A murmur of approval, mixed with relief spread around the room. The swamp-dwellers had secretly been a little concerned that this blunder may have not gone down well with Uncle Hwmbo, but obviously they had got away with it.
“I must go now,” growled Uncle George. “I need to send money to encourage some more riots and societal breakdown. I think I have some to send to some groups of mine there in New, umm, what is it? Ah yes, New Zimbabwe. Well bye for now.”
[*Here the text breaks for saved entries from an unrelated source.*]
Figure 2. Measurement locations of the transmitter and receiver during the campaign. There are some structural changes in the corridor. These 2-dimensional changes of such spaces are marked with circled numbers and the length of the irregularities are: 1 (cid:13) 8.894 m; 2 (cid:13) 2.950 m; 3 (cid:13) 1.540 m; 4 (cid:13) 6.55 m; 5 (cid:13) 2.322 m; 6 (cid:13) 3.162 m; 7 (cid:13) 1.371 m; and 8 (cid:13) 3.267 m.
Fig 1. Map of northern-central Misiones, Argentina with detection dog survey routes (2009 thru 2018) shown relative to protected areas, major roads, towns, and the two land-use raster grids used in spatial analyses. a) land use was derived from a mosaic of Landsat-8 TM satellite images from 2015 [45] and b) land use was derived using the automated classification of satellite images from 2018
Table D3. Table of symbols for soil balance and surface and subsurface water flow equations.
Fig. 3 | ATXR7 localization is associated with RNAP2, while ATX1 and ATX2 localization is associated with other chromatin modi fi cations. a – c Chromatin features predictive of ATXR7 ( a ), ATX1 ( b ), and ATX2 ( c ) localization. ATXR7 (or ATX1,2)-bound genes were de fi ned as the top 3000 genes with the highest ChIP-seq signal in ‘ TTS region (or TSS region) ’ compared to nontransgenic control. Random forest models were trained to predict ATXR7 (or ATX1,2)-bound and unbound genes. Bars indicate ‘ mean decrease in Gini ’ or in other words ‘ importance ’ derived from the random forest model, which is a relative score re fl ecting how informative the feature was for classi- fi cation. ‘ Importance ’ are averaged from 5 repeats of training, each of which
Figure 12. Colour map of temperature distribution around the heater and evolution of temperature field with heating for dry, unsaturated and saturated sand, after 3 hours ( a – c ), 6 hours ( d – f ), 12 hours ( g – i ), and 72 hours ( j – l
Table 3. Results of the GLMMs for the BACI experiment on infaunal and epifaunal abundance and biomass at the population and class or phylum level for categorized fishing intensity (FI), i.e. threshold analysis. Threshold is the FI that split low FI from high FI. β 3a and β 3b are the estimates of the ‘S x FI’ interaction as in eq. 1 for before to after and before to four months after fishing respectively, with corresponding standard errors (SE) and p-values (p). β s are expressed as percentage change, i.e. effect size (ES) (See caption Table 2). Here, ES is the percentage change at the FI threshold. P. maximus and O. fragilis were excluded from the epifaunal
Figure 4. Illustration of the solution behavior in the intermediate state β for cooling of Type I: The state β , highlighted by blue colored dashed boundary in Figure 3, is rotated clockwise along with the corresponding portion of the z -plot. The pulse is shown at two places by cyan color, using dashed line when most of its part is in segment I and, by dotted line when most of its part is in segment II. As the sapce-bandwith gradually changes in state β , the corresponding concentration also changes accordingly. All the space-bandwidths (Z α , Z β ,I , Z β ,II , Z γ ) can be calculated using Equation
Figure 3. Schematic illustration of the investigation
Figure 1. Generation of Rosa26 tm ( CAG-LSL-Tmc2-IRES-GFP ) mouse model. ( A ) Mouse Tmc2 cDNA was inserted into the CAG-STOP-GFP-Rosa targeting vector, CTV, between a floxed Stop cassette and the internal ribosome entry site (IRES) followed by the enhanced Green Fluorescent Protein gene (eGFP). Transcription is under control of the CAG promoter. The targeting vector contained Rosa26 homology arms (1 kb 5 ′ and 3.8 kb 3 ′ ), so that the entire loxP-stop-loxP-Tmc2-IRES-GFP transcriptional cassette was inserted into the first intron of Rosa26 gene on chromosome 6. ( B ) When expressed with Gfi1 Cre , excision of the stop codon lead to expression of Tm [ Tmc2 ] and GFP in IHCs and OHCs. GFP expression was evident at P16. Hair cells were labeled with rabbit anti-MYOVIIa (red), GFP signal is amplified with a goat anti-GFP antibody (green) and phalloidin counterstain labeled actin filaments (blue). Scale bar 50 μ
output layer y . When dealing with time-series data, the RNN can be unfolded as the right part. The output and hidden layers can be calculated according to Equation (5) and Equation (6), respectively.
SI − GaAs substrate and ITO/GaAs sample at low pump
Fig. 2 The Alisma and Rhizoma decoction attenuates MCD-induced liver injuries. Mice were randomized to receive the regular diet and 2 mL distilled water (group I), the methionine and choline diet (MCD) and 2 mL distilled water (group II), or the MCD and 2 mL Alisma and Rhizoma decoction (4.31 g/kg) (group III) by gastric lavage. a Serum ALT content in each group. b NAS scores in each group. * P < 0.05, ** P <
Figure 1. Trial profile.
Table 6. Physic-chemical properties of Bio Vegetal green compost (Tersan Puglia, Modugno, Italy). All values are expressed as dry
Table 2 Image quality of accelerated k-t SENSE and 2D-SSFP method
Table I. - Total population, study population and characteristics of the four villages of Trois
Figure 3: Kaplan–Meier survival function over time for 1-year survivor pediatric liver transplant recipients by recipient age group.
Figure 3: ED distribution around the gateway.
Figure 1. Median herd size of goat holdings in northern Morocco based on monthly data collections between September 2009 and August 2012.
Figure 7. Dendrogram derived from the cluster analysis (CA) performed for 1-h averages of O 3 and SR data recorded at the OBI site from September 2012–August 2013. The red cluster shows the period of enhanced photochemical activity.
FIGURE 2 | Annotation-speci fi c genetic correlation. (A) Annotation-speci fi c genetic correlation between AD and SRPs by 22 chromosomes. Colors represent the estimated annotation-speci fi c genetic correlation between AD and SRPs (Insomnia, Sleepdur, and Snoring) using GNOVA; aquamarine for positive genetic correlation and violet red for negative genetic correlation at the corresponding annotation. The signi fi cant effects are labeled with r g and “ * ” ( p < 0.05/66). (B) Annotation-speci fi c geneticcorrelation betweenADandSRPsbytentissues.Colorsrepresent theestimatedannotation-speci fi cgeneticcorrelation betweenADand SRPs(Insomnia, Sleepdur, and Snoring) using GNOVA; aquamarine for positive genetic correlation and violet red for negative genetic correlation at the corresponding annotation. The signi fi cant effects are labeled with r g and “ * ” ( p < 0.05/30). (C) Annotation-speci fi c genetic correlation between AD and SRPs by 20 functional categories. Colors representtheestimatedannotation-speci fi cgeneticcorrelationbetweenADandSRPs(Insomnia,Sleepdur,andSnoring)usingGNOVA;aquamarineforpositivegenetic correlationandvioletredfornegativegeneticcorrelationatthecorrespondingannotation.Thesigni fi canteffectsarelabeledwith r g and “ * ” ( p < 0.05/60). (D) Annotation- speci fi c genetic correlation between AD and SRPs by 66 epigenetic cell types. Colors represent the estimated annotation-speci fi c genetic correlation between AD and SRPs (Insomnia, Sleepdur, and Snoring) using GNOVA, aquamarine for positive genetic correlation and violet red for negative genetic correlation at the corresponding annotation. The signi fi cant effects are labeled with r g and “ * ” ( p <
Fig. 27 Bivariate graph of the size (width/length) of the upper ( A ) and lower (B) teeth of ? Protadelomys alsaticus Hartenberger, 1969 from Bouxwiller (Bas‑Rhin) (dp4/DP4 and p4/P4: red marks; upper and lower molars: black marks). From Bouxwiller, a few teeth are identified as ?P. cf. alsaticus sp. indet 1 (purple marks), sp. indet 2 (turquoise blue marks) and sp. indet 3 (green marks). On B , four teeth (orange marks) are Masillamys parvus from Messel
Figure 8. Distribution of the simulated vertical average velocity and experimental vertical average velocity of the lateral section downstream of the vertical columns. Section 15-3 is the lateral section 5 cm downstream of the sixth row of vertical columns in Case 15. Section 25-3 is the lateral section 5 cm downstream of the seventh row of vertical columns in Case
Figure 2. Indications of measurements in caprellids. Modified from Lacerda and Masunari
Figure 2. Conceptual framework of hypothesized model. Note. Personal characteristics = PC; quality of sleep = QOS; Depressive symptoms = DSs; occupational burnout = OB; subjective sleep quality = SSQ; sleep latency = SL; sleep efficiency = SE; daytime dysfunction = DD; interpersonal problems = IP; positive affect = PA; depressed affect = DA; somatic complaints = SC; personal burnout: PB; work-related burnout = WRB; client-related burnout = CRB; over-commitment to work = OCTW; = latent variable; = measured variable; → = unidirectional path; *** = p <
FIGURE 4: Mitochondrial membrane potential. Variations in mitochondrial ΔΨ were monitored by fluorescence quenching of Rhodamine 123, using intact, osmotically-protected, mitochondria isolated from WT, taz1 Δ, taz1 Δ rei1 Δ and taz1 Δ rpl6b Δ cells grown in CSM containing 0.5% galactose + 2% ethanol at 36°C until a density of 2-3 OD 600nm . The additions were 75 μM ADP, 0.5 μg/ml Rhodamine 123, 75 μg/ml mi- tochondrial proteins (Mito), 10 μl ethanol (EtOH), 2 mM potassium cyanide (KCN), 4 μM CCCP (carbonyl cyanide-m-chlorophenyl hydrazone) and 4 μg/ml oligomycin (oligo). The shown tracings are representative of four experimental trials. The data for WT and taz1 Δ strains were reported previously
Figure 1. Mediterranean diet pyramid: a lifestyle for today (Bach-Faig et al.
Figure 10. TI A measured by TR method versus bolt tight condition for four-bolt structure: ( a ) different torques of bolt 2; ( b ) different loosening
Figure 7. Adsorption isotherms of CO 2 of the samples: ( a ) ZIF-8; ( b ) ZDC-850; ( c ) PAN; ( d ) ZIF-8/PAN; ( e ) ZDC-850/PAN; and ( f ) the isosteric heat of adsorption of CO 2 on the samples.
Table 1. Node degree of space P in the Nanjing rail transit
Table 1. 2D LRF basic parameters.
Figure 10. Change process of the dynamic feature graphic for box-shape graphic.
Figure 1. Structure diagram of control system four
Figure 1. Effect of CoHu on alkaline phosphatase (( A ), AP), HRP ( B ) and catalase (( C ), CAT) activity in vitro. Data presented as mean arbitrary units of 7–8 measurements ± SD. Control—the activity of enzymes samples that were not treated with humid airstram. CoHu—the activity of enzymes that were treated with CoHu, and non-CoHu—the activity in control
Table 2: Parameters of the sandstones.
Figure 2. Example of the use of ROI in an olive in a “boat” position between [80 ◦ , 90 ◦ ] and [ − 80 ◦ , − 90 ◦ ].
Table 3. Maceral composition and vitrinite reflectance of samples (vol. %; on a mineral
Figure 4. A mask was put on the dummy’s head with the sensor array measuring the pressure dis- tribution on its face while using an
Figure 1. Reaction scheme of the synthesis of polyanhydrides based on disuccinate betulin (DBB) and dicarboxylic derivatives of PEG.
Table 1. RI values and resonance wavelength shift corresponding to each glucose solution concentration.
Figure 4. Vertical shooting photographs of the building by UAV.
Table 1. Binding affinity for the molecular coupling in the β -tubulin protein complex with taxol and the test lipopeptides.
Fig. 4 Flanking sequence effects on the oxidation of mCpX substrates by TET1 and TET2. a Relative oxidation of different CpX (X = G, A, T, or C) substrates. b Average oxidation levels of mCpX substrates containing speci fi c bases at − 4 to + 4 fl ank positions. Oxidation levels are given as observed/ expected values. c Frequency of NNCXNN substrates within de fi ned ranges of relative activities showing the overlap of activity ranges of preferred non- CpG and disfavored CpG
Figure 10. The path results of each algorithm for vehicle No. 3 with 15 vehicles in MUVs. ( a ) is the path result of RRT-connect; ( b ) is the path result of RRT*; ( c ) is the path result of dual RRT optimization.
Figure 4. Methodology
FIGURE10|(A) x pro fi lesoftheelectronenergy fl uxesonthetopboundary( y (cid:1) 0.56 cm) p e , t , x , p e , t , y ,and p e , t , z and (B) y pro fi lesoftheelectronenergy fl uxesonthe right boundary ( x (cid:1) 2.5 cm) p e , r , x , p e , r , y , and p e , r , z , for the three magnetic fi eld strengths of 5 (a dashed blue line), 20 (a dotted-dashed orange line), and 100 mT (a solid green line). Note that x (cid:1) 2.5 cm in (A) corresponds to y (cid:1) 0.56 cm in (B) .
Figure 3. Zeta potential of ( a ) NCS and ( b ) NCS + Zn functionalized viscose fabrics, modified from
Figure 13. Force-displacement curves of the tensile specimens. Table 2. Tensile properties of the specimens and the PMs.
Uncle Hwmbo disappeared from the screen, and Mr Duller rose to his feet, and looked around the room. With a voice choking with emotion, he said, “Well, what more can I say? Let us disperse and continue to do all we can to work for the re-election of Justinda Ardeau. And don’t be afraid. In the resulting economic destruction, we will all be well looked after financially.”
With a rousing chorus of “For Hwmbo’s a Jolly Good Traitor”, the meeting closed and the swamp creatures crawled off to their various lairs.
Your intrepid eyewitness quickly packed up his equipment and departed thoughtfully homewards, trying his best to avoid the Kindness and Wellbeing police.